All lines from the one containing "267 36 289.9" through the end of the data below are to be transcribed exactly. Leave out the rest.

*** Begin section ***

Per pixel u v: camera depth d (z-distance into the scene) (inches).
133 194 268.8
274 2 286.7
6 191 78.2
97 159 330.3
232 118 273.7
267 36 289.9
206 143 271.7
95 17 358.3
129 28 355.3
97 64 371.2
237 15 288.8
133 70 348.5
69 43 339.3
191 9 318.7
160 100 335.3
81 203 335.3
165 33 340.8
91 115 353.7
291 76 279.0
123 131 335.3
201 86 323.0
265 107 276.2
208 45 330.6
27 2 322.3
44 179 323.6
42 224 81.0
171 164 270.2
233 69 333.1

*** End section ***

Reply to the task:
267 36 289.9
206 143 271.7
95 17 358.3
129 28 355.3
97 64 371.2
237 15 288.8
133 70 348.5
69 43 339.3
191 9 318.7
160 100 335.3
81 203 335.3
165 33 340.8
91 115 353.7
291 76 279.0
123 131 335.3
201 86 323.0
265 107 276.2
208 45 330.6
27 2 322.3
44 179 323.6
42 224 81.0
171 164 270.2
233 69 333.1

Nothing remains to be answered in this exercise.